[网页节选]

2017年3月31日,为满足多学科协作方式管理ICI毒性的需要,SITC在华盛顿哥伦比亚特区召开了为期一天的研讨会。该研讨会是一个由多方利益相关者参与的高峰会,有来自学术界、政府、厂家、科学机构和其他相关实体的大约85位专家参与。该代表意见寻求了来自肿瘤内科医生、外科医生、 疾病亚专科专家、基础科学家、药剂师、工业临床、监管和安全部门专家和护士的意见。为了简化活跃在癌症免疫治疗领域的不同组织间的建议,SITC邀请了美国临床肿瘤学会(ASCO)、美国国家综合癌症网络(NCCN)、帕克癌症免疫治疗研究所、美国癌症研究协会(AACR)、社区癌症中心协会(ACCC),NCI和肿瘤护理学会(ONS)参加研讨会。为了确保商业利益不影响研讨会的结果,厂家代表参加了小组讨论,但研讨会结果的最终核准以及这份手稿是由组委会负责的,组委会成员中没有一位是来自制药公司或生物技术公司的雇员。来自药物评估和研究中心(CDER)血液学和肿瘤产品办公室的代表受邀审阅最终稿件并提供反馈意见。被选为作者的个人是研讨会组织者以及个体器官特异性毒性分组的主要讨论者。所有参加成员都必须在参与研讨会之前披露任何潜在的利益冲突。

[/网页节选]

# [任务要求]
关于SITC研讨会的这段文字说了什么?
1. 研讨会在哪一天、哪个地方召开?
2. 大约有多少位专家参与了研讨会?
3. 受邀审阅最终稿件的代表来自哪个办公室?
这些数据用不上。

[所给数据]

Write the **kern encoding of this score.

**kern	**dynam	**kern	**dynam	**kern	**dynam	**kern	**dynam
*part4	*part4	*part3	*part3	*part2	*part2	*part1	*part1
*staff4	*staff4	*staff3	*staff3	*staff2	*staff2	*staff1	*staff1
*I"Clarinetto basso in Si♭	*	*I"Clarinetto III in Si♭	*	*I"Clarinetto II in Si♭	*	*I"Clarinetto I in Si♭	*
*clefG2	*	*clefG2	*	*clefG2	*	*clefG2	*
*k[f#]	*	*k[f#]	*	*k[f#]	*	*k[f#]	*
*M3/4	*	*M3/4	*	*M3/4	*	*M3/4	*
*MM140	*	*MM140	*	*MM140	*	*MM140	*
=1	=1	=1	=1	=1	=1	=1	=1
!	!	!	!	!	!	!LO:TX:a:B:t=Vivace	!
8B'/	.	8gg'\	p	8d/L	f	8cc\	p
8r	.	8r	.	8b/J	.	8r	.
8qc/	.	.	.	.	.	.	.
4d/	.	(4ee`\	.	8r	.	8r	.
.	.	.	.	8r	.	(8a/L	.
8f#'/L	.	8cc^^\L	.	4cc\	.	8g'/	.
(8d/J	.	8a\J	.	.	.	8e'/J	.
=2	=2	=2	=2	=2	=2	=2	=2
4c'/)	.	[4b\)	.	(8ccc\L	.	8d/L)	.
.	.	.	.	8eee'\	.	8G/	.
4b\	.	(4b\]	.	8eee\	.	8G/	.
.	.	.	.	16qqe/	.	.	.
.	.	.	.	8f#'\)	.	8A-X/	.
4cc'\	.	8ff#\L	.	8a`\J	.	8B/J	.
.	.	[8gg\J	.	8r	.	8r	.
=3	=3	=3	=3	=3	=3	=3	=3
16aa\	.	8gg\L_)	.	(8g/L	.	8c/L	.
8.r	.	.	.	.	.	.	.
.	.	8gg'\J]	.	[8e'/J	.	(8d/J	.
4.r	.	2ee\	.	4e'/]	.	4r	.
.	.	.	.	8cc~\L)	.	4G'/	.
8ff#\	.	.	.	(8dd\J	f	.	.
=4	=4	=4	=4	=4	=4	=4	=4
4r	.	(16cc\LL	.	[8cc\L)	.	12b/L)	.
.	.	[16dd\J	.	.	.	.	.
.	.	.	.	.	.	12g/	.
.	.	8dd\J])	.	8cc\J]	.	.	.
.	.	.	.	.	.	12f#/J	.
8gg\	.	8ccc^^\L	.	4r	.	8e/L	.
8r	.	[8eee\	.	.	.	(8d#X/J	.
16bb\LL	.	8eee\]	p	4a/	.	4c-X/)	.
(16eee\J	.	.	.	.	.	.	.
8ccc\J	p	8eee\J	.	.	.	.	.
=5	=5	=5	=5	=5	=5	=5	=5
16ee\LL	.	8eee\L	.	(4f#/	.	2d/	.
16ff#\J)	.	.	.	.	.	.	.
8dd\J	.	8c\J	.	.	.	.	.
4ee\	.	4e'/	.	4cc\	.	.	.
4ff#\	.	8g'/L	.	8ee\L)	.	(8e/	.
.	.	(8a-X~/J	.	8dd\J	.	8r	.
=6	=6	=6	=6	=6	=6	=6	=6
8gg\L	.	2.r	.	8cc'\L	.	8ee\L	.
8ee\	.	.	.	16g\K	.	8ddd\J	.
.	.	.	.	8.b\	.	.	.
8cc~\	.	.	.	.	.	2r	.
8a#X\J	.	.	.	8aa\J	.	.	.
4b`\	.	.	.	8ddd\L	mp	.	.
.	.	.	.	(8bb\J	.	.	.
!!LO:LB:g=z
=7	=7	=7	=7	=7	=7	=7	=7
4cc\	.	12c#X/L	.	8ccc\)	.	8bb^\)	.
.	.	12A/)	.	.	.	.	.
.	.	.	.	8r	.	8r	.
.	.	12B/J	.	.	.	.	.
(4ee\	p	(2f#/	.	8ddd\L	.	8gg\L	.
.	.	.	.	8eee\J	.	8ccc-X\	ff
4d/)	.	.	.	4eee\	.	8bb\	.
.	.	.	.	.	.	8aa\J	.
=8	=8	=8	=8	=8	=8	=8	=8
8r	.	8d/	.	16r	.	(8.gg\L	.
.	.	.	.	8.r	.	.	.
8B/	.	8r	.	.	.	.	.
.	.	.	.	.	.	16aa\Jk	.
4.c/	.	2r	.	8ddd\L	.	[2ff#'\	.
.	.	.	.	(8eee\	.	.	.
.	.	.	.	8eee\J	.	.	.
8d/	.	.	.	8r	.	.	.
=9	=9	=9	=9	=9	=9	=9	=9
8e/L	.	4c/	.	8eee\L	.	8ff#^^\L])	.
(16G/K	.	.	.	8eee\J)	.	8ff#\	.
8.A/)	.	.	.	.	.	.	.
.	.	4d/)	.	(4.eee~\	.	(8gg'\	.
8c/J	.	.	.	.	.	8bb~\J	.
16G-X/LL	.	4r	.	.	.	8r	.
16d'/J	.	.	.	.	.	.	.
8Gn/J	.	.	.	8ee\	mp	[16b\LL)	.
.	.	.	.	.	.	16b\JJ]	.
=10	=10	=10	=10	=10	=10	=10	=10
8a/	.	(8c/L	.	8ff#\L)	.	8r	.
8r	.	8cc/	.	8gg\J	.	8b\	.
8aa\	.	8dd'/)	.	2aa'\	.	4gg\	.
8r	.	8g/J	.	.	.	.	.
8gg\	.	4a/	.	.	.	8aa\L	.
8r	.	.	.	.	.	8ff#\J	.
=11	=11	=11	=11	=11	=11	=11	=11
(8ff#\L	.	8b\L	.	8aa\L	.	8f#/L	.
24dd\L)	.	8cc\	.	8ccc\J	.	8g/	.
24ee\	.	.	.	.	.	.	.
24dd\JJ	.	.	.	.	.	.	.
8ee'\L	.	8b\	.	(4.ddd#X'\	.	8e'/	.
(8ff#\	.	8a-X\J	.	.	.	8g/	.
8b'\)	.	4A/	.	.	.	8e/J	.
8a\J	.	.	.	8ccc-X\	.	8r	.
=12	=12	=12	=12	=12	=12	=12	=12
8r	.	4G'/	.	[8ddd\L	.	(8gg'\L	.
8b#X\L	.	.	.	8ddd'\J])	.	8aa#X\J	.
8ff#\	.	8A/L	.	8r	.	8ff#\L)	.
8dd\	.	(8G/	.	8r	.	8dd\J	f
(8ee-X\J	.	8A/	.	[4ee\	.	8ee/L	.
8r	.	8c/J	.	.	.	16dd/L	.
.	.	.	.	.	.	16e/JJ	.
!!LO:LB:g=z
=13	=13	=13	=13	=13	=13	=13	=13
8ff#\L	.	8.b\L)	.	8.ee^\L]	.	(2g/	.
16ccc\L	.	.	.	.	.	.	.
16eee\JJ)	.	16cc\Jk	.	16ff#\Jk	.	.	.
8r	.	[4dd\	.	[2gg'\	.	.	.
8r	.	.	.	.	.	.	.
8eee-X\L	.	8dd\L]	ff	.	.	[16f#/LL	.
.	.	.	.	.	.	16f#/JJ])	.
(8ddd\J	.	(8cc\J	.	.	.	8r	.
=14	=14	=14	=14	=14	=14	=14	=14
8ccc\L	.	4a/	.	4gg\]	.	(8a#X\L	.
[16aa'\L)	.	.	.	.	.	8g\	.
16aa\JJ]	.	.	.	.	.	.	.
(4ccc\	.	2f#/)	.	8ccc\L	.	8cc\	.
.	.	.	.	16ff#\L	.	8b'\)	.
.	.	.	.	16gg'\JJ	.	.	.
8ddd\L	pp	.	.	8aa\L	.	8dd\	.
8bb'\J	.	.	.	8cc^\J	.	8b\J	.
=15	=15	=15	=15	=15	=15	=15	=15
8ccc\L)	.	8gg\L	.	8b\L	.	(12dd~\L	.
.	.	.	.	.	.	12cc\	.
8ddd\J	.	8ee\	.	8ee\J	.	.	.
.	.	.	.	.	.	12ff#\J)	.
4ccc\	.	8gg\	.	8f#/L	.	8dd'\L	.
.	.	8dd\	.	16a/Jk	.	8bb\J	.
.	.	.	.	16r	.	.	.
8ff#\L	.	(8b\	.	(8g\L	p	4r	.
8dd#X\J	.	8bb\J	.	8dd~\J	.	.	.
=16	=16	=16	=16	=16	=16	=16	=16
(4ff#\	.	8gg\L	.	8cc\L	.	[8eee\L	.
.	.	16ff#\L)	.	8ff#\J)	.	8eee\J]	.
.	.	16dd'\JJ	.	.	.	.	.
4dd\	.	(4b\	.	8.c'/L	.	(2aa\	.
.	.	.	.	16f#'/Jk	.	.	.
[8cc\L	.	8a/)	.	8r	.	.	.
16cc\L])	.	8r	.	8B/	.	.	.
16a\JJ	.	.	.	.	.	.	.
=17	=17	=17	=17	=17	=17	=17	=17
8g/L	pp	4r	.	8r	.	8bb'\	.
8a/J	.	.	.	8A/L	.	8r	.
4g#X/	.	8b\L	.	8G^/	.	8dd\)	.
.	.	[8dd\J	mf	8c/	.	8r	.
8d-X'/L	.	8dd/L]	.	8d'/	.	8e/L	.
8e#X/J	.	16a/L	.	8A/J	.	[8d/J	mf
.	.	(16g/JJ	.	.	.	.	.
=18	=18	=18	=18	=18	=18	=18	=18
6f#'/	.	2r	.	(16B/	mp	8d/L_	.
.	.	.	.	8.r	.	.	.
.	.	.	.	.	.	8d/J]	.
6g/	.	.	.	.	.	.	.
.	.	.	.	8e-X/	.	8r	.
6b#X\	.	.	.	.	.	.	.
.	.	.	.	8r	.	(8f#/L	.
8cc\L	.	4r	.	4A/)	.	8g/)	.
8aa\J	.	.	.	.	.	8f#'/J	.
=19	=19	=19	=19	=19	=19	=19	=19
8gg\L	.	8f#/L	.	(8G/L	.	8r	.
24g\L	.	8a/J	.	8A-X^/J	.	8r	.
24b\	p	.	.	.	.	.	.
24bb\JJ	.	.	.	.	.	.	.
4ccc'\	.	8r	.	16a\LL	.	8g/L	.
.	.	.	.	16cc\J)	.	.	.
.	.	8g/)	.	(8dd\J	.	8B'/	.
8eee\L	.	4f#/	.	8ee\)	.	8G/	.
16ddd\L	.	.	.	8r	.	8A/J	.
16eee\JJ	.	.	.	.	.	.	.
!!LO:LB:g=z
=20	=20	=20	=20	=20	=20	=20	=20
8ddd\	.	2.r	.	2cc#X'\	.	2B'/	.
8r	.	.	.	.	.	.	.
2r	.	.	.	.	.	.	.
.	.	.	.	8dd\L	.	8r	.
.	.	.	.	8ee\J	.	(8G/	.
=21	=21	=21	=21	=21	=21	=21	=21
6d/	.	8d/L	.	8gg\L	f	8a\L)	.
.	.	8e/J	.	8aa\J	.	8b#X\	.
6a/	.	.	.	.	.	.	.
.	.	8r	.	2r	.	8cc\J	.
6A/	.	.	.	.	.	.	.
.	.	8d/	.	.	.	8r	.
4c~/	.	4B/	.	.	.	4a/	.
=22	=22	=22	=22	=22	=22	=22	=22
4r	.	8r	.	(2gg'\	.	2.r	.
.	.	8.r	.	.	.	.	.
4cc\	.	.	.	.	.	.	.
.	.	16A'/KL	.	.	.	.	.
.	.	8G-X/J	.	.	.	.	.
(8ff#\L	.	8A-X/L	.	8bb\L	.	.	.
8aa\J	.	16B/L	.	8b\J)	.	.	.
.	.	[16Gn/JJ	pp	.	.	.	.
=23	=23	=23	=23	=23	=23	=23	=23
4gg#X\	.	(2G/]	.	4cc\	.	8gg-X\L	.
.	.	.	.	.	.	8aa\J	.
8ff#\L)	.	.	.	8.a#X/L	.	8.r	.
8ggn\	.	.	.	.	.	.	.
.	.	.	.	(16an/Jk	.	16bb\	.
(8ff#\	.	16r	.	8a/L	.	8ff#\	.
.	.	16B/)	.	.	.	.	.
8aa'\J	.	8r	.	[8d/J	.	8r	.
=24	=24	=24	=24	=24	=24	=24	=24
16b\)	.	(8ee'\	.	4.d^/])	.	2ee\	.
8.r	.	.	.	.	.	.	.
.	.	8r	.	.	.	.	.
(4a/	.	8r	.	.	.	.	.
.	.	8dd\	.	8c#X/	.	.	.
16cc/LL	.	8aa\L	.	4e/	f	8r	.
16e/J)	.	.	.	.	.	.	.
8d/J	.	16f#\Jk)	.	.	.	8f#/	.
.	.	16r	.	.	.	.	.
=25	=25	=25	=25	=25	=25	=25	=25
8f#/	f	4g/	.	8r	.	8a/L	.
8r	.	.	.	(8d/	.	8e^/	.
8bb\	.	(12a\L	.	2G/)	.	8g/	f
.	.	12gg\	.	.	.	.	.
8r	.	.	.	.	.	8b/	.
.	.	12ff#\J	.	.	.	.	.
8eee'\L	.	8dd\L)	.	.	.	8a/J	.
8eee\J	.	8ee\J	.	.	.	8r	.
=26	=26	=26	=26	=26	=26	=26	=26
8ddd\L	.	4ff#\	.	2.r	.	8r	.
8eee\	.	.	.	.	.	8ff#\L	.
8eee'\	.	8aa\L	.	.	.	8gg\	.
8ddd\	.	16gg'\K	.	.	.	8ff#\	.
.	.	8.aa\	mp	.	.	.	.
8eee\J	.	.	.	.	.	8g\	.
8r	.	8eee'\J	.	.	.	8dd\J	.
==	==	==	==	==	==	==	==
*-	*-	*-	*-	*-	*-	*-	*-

[/所给数据]

# [作答结果]
1. 2017年3月31日,在华盛顿哥伦比亚特区。
2. 大约85位。
3. 药物评估和研究中心(CDER)血液学和肿瘤产品办公室。